Ellerinde mavi çiçekler tutan Miranda titredi ve geri çekilerek yavaş yavaş Andonara’ya yaklaştı.
Tam bu sırada Açgözlülüğün Kötü Tanrısı da onları fark etti.
Etrafta kimse yokmuş gibi birbirlerine sarılan kadın ve erkeğe hafifçe kaşlarını çatarak baktı.
Cennetteki ruhların çoğu zaman pek fazla hafızaları kalmamış, doğal içgüdüleriyle hareket ediyorlardı.
Yalnızca akılları güçlü olan ruhlar şuurlarını ve akıllarını koruyabilirler.
Bu nedenle, iki ruhun aptalmış gibi davranması şaşırtıcı değildi. Ancak, Açgözlülüğün Kötü Tanrısı bir şeylerin ters gittiğini hissetti. Acı Cenneti’ndeki iki ruha şüpheyle baktı.
“Geride on beş saniye var.” Andonara’ya sarılan Roland, kulağına fısıldadı, “Yapabileceğin bir şey var mı?”
Kötü Tanrı’yı öldürmek için Roland’ın uzayı devasa bir boyutsal çapa ile kapatması gerekiyordu.
Kötü Tanrılar çok güçlüydü ve küçük boyutlu çapalarla tuzağa düşürülemezlerdi.
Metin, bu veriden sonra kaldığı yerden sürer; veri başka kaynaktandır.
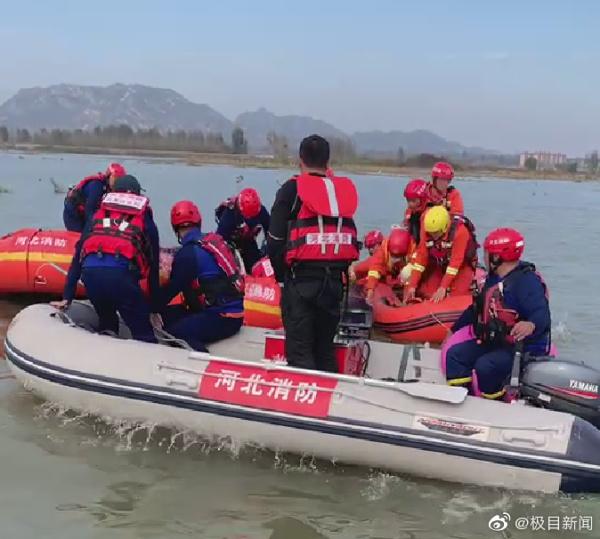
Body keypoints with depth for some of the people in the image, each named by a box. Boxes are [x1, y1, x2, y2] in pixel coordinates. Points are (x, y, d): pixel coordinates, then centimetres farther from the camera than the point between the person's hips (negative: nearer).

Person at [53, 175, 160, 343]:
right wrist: (154, 309, 28)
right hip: (121, 273, -3)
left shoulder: (98, 215, 29)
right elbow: (153, 267, 23)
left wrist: (67, 298, 28)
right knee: (144, 335, 4)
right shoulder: (145, 220, 23)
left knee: (106, 325, 29)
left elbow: (78, 257, 26)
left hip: (90, 272, 4)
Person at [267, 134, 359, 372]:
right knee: (325, 348, 16)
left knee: (299, 351, 0)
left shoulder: (292, 189, -4)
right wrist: (337, 270, 13)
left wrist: (281, 274, 8)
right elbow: (352, 239, 6)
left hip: (302, 278, -5)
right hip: (335, 280, 5)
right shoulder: (346, 190, 9)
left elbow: (275, 240, -6)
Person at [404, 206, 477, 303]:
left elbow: (456, 261, -33)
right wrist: (412, 285, -21)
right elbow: (421, 257, -14)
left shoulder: (460, 231, -31)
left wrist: (443, 288, -37)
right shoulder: (428, 231, -16)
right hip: (440, 266, 4)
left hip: (462, 266, -4)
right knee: (426, 293, -10)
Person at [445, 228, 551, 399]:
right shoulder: (492, 279, 12)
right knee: (454, 355, -1)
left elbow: (542, 314, -32)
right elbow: (476, 309, 24)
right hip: (493, 343, 10)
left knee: (485, 366, -32)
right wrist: (453, 330, 28)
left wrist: (531, 325, -55)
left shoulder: (527, 280, -19)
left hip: (523, 348, -10)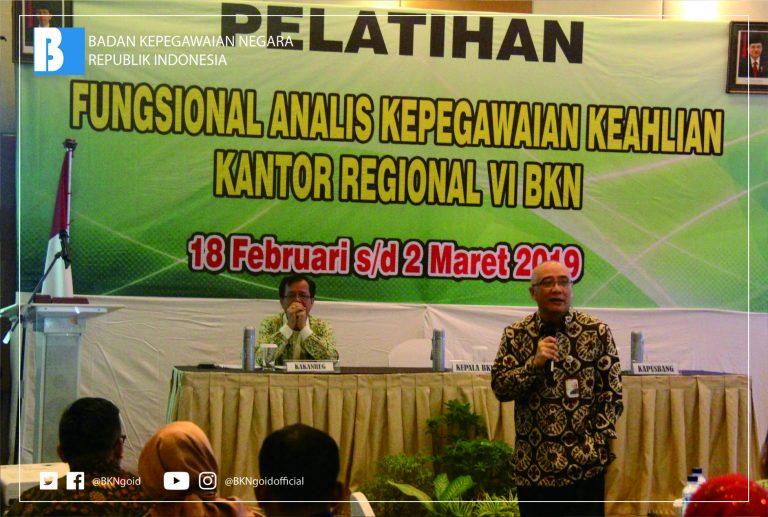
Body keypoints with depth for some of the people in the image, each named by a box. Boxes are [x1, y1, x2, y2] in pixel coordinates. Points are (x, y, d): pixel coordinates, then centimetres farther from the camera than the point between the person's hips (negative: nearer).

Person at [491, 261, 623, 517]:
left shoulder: (597, 331, -1)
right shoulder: (515, 334, 4)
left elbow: (612, 394, -2)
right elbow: (499, 387, -2)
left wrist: (598, 444, -9)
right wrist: (534, 364, -16)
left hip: (584, 465, -2)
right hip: (532, 466, 2)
Büyük bir tane kullanmak zorundaydı.
Ancak büyük boyutlu çapalar muazzam dalgalar salıyordu, bu yüzden paniğe yol açmak istemiyorsa bunu yavaş yavaş yapması gerekiyordu.
Bunu duyan Andonara gülümsedi ve adamını itti. Elbisesi uçuşarak çiçeklerin arasında döndü. Baldırları tüm çiçeklerle daha seksi görünemezdi.
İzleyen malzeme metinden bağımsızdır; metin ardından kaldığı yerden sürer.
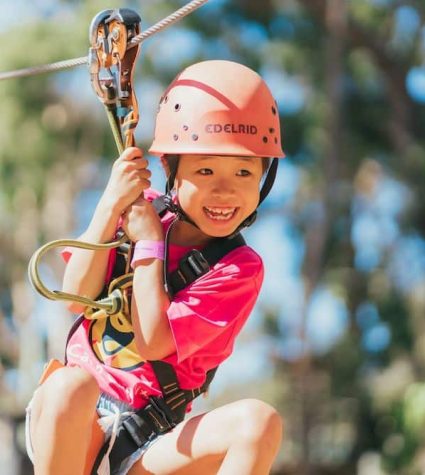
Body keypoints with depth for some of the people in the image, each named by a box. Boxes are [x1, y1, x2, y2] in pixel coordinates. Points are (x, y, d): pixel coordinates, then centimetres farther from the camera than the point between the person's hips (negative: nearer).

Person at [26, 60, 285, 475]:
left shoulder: (240, 269, -5)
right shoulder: (143, 210, 5)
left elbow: (151, 342, -16)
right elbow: (76, 298, -6)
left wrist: (148, 242, -11)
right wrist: (111, 205, -13)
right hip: (73, 428, 1)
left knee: (259, 421, -27)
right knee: (70, 385, -36)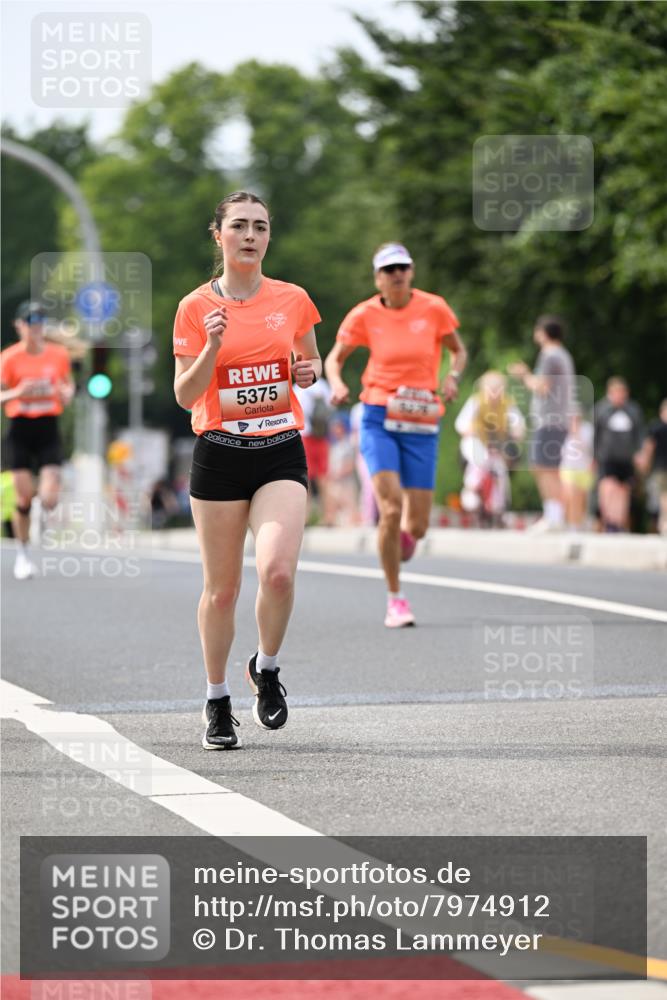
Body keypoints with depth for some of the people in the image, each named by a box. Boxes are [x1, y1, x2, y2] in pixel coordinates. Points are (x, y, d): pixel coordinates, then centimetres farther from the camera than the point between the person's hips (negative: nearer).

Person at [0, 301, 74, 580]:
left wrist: (67, 394, -5)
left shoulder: (59, 354, 2)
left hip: (49, 430, 1)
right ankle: (22, 554, 15)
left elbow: (68, 384, 18)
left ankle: (45, 490, 27)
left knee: (49, 501, -12)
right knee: (24, 499, -5)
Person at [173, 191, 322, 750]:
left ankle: (267, 668, 8)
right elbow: (184, 395, -4)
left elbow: (311, 360, 20)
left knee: (277, 570, -20)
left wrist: (309, 371, -2)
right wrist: (212, 347, -20)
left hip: (281, 452, 1)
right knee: (222, 589, 4)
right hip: (219, 455, -1)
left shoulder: (292, 300, 4)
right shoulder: (196, 307, -2)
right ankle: (217, 703, 22)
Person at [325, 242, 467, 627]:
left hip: (422, 425, 1)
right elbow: (334, 358, 9)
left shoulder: (434, 308, 0)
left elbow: (459, 351, 13)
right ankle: (396, 598, -4)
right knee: (391, 508, -18)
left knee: (417, 525, 0)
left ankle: (398, 550, 39)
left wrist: (454, 375, -8)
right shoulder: (364, 315, -1)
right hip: (380, 421, -1)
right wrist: (336, 382, -12)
Andonara döndüğünde, Açgözlülüğün Kötü Tanrısı, onun bir succubus’unkinden bile daha hoş olan güzel yüzünü ve kıvrımlarını gördü.
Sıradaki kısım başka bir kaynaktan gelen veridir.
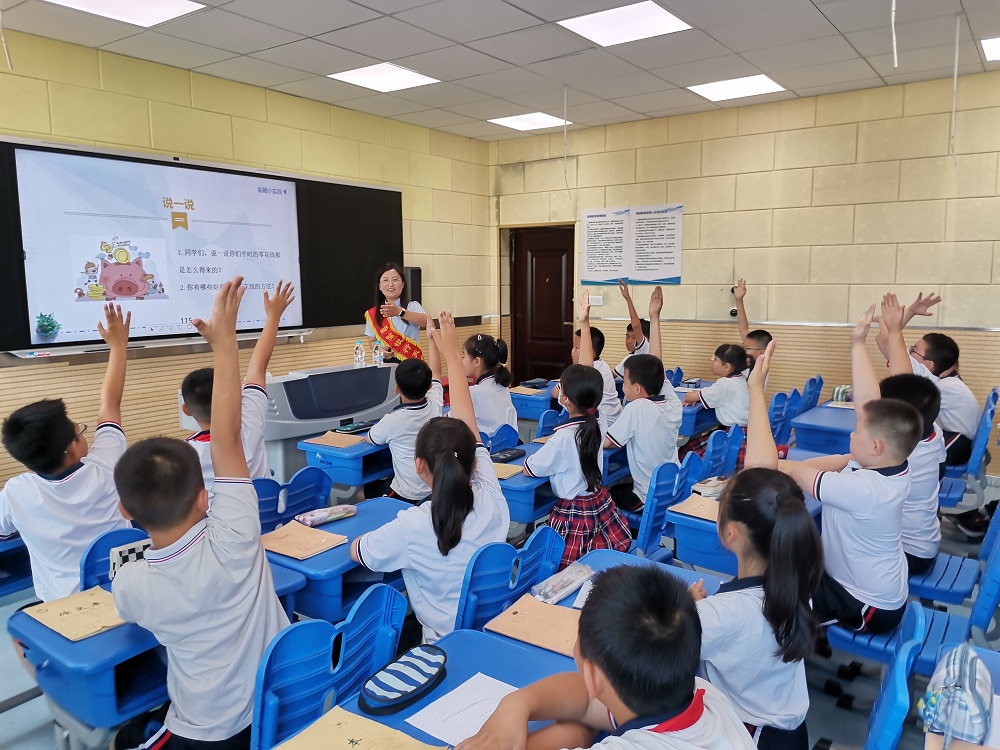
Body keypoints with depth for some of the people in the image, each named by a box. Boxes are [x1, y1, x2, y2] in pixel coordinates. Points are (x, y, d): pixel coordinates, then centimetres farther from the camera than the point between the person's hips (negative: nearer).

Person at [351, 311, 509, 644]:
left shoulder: (411, 528, -27)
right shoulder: (492, 502, -18)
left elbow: (356, 551, -7)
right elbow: (467, 424, -6)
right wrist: (453, 354, 3)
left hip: (447, 642, -4)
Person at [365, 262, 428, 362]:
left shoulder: (412, 306, -2)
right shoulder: (373, 314, 9)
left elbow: (426, 321, -23)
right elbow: (372, 341, 16)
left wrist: (399, 312, -39)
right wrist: (381, 350, -7)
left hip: (411, 362, -2)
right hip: (385, 362, 3)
Sonra sırtını Kötü Tanrı’ya yaslayıp yüzünü Roland’ın önüne koydu, sol parmağını yavaşça yanağından ensesine doğru hareket ettirdi ve elbisesinin ilk düğmesine yerleştirdi, ardından erotik bir şekilde “Elbiselerimi çıkarmamı ister misin?” dedi.
Açgözlülüğün Kötü Tanrısı Andonara’nın önünü göremese de bilinçaltında yutuyordu
Bu sırada maçın bitmesine daha on saniye vardı.